Jury selection begins in slaying of banker



The suspect had knowledge of the victim's security system, prosecutors say.
RIVERHEAD, N.Y. (AP) -- One man was a millionaire Manhattan investment banker who supported cultural institutions like Lincoln Center. The other was an electrician from Long Island with a history of alcohol abuse and numerous scrapes with the law.
Their lives intersected over a beautiful woman.
Jury selection begins Tuesday in eastern Long Island to determine if Daniel Pelosi, the electrician, fatally bludgeoned banker Theodore Ammon nearly three years ago in the bedroom of Ammon's sprawling East Hampton mansion.

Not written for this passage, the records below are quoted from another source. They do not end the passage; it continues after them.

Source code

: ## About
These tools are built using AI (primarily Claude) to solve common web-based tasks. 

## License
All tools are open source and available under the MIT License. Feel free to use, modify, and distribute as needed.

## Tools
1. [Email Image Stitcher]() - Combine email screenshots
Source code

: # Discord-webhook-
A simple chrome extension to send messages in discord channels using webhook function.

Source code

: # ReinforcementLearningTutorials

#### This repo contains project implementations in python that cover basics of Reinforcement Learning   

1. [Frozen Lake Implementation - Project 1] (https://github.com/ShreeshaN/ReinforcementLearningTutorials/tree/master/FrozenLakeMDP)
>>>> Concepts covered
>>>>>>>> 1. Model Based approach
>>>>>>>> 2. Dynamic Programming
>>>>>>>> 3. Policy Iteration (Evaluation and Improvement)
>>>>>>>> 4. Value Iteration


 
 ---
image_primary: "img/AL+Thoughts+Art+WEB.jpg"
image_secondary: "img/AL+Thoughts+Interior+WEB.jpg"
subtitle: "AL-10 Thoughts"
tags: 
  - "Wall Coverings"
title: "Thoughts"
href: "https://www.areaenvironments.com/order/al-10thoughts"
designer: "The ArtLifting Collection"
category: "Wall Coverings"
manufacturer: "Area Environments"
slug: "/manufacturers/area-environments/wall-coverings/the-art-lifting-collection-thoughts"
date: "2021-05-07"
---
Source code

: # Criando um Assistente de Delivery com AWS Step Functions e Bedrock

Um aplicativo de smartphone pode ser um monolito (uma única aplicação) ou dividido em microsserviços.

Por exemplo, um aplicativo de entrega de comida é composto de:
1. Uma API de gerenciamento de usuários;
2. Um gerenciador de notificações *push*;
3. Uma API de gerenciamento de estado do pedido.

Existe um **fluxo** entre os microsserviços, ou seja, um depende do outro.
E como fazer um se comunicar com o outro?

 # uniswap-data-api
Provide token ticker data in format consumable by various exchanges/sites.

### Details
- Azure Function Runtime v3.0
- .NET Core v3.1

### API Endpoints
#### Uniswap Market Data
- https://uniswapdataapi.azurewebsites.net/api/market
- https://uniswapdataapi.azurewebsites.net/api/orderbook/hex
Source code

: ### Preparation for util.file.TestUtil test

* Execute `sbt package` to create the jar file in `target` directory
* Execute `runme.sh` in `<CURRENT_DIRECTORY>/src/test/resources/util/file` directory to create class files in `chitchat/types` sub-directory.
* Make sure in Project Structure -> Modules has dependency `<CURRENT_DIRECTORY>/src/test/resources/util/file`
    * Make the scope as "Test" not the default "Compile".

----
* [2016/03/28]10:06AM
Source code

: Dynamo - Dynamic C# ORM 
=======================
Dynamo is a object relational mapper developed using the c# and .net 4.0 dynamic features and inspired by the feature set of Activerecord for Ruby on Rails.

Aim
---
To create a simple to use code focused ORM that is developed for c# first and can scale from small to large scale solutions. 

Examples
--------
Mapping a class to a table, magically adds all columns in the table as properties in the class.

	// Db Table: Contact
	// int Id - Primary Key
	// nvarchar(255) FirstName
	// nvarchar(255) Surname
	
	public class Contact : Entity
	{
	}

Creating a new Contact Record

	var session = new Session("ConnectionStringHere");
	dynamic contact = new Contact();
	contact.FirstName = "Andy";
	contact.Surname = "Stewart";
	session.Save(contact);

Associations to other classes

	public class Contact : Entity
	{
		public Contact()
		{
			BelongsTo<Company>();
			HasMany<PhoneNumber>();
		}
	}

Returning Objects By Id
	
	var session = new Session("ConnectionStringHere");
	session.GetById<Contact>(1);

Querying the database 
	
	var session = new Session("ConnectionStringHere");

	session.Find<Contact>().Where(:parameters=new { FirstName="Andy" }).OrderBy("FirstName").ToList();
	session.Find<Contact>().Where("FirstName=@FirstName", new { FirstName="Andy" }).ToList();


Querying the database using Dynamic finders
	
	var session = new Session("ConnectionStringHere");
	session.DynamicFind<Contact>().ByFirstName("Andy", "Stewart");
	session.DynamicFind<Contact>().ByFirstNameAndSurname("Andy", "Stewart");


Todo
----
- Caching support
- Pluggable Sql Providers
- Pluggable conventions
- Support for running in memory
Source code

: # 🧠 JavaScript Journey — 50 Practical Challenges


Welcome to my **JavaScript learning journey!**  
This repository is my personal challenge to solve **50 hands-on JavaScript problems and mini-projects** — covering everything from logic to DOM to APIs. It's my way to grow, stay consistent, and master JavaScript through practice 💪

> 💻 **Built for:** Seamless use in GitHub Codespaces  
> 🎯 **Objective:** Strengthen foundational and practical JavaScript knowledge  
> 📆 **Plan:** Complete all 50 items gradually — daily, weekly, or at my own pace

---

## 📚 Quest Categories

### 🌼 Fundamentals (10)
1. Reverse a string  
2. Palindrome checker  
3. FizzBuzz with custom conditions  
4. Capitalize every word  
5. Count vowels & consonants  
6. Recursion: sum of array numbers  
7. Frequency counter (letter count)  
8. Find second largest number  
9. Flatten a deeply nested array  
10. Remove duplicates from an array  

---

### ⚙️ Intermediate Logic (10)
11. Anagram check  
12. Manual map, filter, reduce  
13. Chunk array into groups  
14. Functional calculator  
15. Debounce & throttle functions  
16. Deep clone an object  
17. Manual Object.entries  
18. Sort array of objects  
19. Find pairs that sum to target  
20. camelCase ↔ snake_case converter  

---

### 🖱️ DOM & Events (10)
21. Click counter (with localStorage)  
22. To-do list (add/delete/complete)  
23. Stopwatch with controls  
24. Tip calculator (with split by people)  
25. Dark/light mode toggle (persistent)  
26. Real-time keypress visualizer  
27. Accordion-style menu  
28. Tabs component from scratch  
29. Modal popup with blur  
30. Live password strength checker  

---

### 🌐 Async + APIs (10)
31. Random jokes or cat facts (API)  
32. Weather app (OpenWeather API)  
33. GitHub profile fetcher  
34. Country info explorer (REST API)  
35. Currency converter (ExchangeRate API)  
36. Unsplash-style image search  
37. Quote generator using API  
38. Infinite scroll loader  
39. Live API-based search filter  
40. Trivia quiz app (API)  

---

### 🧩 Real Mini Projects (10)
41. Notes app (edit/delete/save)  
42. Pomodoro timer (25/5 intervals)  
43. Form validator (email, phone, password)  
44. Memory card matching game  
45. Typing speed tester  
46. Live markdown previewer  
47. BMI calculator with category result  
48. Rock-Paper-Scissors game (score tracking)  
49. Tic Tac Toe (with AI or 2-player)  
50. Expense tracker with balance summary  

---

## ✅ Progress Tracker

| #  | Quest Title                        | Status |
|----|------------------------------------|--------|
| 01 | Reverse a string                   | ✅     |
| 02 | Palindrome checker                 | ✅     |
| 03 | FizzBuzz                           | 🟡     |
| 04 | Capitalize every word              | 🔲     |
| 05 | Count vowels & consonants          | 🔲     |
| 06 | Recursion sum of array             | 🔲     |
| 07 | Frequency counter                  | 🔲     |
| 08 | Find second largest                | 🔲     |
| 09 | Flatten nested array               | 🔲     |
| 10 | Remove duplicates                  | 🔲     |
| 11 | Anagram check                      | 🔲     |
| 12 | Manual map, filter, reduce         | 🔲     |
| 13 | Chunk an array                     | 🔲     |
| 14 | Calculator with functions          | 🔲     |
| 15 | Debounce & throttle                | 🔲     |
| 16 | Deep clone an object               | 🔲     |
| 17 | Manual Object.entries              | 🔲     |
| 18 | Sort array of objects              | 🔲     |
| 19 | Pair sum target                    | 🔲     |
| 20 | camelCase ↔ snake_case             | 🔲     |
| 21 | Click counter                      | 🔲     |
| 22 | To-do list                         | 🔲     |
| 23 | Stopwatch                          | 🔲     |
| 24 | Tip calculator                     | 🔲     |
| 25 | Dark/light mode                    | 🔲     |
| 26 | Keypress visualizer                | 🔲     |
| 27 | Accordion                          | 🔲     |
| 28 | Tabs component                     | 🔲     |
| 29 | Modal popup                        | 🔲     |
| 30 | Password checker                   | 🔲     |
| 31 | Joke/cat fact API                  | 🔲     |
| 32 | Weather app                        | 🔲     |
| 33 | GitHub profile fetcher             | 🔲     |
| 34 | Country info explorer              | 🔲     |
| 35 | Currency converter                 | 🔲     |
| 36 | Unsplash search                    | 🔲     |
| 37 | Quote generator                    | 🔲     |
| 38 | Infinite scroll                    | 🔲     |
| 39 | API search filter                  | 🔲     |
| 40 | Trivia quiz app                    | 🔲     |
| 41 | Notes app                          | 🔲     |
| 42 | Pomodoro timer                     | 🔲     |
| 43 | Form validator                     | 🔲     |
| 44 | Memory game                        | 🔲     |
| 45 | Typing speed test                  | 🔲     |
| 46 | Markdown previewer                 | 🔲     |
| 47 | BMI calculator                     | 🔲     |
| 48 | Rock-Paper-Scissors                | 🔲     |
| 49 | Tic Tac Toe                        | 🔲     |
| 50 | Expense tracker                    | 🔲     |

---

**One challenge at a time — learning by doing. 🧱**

Pelosi, 41, was charged earlier this year with second-degree murder. If convicted, the man who oversaw the installation of a security system in Ammon's mansion -- and who later married the victim's widow -- faces 25 years to life in prison. He is being held without bail.
Prosecutors say Ammon suffered fractures to his hands and ribs and was beaten in the head with a blunt object more than 30 times. He also was zapped repeatedly with a stun gun; prosecutors say Pelosi had purchased "numerous stun guns" before the killing.
Security system
They also allege Pelosi's intimate knowledge of the security system allowed him to disable it. The computer hard drive that operated it was missing when police arrived.
"One of the only individuals who was aware of the location of that hard-drive unit as well as the power source ... was Daniel Pelosi," said Suffolk County Assistant District Attorney Janet Albertson.
She said Pelosi accessed the security system for 21 minutes shortly before 2 a.m. on Oct. 21, 2001 -- the approximate time Ammon was killed. His body was discovered the following day by a business associate.
Ammon, whose estate was worth a reported $100 million, ran the private equity firm Chancery Lane Capital, chaired Jazz at Lincoln Center and was a trustee at his alma mater, Bucknell University in Lewisburg, Pa. He also was a former general partner at the investment firm Kohlberg Kravis Roberts & amp; Co.
At the time he was killed, he was days away from finalizing a bitter divorce from Generosa Ammon. She married Pelosi just months after Ammon's death, but the couple later split up. She died of cancer last summer.
Defense
Pelosi is represented by Manhattan attorney Gerald Shargel, who insists that, on the night Ammon died, his client was traveling from New York City to his sister's home in the Long Island town of Center Moriches -- nearly 40 miles from Ammon's East Hampton home.
"He wasn't in East Hampton," Shargel says.
Shargel also intends to question the tactics of police and prosecutors, noting some of Pelosi's friends have filed a federal civil rights lawsuit saying they were harassed by investigators.
In another twist, one of the plaintiffs in the federal lawsuit has his own legal headaches.
Christopher Parrino was charged last spring with criminal facilitation and hindering prosecution in the Ammon case. Then in July, he was convicted of falsely telling police he was driving when he and Pelosi were stopped for drunken driving in September 2001. Pelosi has since pleaded guilty to the DWI charge.
Lawyers have also been busy arguing over the millions left by Ammon, and later, his widow. In her will, Generosa Ammon left the couple's two teenage children in the custody of their British-born nanny, who also was given $1 million lifetime residence in the East Hampton home. The bulk of the estate went to the children.
Pelosi, who was given a $2 million payout when he split from Generosa Ammon, wants more and is challenging that agreement in court.
Ammon's sister is also fighting in court to get custody of the two children.